6 réflexions sur “Histoire de pied

  1. Roger Hobden dit :

    bonjour
    interessante histoire
    cependant, j’enlevereais tout renseignement permettant d’identifier les deux cliniques concernées (nom des rues, nom du quartier etc.)
    j en ai des dizaines et des dizaines d’anecdotes comme ça , mais le « bad guy » est tour à tour orthopédiste, ostéopathe, chiropraticien, massothérapeute, acupuncteur etc.
    si j’écoutais tous mes patients, 100 % des professionnels de la santé de montréal sont des incompétents.
    je suis d’accord avec les conclusions
    selon moi, la rencontre médicale doit être une rencontre entre deux compétences: la compétence du patient face aux besoins perçus pour son propre corps, et la compétence scientifique du professionnel de la santé.
    c’est par le dialogue entre les deux que la guérison peut s’installer.

    • Ok, point intéressant que je ne partage pas tout à fait. Mais j’ai changé un détail concernant la clinique du Bad Guy, bien que je ne crois pas qu’il y avait assez d’information pour que plus d’une dizaines de personnes sache de qui je parlais.

    • En fait Dr Hobden, j’ai réfléchi et je vais vous expliquer ce que je veux dire par « je ne partage pas tout à fait votre point de vue ». Anecdotique, cette histoire l’est peut-être pour vous qui en entendez plusieurs par semaine, mais pas pour moi. Cette histoire a eu pour moi une résonance profonde. C’est pour ça que je la partage. Pas pour me plaindre, pas pour faire de la bonne ou de la mauvaise publicité. Parce qu’elle fait partie des événements qui tissent la trame de mon existence et gagne ainsi son importance. Un événement même anecdotique peut prendre une tonalité particulière pour celui qui le vit, si bien que même mille personnes ne pourraient pas le convaincre de la banalité de l’expérience.

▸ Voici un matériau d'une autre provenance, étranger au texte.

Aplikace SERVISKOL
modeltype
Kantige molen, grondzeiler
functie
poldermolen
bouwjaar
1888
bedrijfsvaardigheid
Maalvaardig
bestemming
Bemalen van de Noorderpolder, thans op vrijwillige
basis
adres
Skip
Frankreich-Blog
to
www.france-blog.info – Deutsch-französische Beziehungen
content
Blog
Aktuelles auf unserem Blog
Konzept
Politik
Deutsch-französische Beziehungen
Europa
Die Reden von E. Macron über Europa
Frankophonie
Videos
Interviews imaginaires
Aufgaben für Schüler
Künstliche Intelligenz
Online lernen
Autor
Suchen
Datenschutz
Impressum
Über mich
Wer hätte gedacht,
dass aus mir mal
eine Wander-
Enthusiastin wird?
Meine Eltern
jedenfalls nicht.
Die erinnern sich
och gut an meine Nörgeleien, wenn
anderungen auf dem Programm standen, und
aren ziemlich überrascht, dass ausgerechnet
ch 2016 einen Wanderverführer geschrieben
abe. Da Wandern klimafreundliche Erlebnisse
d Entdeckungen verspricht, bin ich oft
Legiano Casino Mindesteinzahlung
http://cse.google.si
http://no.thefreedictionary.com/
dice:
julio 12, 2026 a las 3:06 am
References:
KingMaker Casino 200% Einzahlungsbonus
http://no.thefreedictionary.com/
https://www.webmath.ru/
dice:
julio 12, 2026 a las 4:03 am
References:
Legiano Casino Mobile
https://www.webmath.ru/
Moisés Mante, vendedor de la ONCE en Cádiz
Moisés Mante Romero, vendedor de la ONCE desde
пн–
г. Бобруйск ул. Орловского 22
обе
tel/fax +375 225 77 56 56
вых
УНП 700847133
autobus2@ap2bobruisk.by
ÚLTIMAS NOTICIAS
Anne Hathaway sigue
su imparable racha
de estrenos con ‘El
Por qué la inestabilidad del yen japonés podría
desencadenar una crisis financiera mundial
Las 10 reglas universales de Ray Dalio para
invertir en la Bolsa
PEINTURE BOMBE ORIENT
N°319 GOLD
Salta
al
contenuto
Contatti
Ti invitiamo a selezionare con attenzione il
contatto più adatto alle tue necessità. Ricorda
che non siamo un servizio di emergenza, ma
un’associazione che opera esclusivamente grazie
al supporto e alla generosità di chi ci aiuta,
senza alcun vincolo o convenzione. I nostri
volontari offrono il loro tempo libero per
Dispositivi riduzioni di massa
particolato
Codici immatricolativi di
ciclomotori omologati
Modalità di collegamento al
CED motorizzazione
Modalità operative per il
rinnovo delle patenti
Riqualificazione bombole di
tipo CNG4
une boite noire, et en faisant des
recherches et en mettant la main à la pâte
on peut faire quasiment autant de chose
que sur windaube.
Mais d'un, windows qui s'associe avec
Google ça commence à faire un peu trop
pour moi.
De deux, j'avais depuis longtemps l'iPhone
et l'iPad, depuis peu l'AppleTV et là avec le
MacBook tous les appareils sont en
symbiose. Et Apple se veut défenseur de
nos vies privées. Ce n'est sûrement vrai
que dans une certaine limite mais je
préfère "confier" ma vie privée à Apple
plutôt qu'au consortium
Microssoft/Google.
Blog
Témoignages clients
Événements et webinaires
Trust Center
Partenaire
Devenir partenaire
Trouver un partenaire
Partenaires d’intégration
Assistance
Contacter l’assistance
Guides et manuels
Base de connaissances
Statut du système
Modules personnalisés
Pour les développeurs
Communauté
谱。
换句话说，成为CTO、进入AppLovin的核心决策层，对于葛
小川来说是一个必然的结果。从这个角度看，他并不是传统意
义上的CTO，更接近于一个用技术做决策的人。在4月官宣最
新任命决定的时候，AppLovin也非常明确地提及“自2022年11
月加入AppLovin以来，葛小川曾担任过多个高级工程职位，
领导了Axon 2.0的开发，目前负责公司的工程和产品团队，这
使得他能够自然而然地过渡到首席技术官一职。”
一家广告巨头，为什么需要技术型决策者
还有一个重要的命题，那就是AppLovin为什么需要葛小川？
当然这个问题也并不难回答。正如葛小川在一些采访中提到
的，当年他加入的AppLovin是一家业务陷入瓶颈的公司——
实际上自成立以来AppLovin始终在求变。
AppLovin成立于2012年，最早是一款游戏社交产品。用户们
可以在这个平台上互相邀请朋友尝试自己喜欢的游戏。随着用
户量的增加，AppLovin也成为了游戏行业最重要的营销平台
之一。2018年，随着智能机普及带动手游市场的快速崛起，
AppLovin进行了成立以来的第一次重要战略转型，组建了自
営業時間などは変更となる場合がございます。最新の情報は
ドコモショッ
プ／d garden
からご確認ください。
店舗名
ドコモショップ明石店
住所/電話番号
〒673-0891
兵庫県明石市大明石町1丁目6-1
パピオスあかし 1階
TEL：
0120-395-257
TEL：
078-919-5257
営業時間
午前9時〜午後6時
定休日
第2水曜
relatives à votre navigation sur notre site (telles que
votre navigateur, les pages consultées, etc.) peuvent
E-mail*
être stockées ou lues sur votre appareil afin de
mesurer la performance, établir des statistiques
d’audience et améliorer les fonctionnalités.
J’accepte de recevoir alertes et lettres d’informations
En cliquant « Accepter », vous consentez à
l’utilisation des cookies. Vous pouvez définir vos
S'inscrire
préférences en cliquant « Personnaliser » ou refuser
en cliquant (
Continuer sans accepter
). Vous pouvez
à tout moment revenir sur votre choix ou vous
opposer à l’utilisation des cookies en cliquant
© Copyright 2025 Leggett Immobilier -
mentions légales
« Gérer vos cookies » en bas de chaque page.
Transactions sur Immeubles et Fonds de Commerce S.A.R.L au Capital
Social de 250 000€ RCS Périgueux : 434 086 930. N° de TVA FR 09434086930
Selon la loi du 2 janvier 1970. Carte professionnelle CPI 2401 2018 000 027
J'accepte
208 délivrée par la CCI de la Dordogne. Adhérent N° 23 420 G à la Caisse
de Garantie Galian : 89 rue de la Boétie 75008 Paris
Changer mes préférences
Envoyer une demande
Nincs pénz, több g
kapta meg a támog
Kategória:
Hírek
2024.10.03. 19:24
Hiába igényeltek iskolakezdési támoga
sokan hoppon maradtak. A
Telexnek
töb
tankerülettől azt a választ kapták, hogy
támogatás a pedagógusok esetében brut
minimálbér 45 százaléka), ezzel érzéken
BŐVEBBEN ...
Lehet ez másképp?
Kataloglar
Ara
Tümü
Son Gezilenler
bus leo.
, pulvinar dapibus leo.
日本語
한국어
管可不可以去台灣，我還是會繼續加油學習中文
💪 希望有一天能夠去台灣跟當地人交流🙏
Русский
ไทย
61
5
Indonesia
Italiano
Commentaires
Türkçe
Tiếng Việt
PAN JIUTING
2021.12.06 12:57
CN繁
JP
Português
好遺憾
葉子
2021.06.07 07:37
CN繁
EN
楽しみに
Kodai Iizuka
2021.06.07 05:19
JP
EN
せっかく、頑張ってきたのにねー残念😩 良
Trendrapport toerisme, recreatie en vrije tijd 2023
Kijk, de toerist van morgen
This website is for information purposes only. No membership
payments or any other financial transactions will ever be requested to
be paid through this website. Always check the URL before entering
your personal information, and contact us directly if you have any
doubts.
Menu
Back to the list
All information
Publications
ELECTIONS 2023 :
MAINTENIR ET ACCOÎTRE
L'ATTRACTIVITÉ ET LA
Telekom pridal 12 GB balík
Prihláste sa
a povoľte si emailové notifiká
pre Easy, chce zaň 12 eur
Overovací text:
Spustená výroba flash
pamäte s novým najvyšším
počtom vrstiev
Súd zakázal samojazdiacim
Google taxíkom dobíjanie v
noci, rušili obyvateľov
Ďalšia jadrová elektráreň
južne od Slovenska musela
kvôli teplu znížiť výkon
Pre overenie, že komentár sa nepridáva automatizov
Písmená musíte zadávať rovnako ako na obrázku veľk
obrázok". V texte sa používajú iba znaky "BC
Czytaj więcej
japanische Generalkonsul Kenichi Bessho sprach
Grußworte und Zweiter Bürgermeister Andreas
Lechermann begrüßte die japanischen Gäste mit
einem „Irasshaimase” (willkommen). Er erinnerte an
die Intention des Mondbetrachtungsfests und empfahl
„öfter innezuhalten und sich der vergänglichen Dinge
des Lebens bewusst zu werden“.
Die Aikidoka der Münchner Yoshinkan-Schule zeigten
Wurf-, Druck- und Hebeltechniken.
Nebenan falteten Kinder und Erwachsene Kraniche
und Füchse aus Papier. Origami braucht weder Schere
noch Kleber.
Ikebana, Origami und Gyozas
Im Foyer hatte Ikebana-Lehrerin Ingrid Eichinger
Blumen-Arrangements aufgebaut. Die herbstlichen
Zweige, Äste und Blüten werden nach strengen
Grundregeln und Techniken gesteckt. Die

      • Roger Hobden dit :

        Bonjour.
        Désolé pour l’emploi « médical » du mot anecdotique, qui en effet pourraît très certainement être interprété dans le sens que vous dites par la majorité des lecteurs de ce blogue. Je m’excuse de la confusion engendrée pas l’emploi de ce mot. De mon côté, ce que je voulais dire de façon implicite, ce que la plupart des erreurs de diagnostic, de traitement ou de manque d’écoute que je constate d’un mois à l’autre et parfois d’une semaine à l’autre, sont causées la plupart du temps par des personnes qui ne sont pas reconnus présentement par un ordre professionel, Ainsi , la plupart des erreurs viennent de gens qui se disent ostéopathes, massothérapeutes, orthothérapeutes, kinésithrapeutes, praticiens en Pilates, etc., toutes des disciplines qui n’ont aucun encadrement légal pour le moment. Si vous aviez utilisée une autre situation mettant « en vedette » par exemple une personne qui se dit « ostéopathe », je n’aurais pas utlisé le mot anecdotique.
        La situation que vous avez décrite est très réelle, mais n’est pas du tout représentative du comportement habituel des physiothérapeutes dans les cliniques où consultent fréquemment les artistes de Montréal, d’où mon choix du mot anecdotique.
        C’est, néanmoins, un comportement inacceptable de la part de cette personne, et je comprends parfaitement vos sentiments à cet égard.

  2. Jamie Wright dit :

    « …c’est par le dialogue entre les deux que la guérison peut s’installer. » Pour moi, c’est la clé, malgré la compétence du patient ou le practicien. Il faut parler, s’exprimer, s’informer afin de trouver le meilleur chemin vers la guérison. Et justement, comme dans le cas de Catherine, ce chemin peut mener vers un autre practicien.

    Competency and the « bedside manner » of an individual practitioner is a whole other issue, but one which must remain isolated in its treatment so as not to colour the reputation of all practitioners outside of a certain specialised clinic which shall remain nameless.

  3. Nathalie Blanchet dit :

    Histoire de genou…
    Wow, mot pour mot cette histoire est la mienne, suffit de changer pied pour genou et Elsa pour Éric (nom fictif).
    Aberrant…

    Pour information général, la csst rembourse les frais de déplacement pour se rendre à votre thérapeute, bus, stationnement, taxi (si la situation l’impose).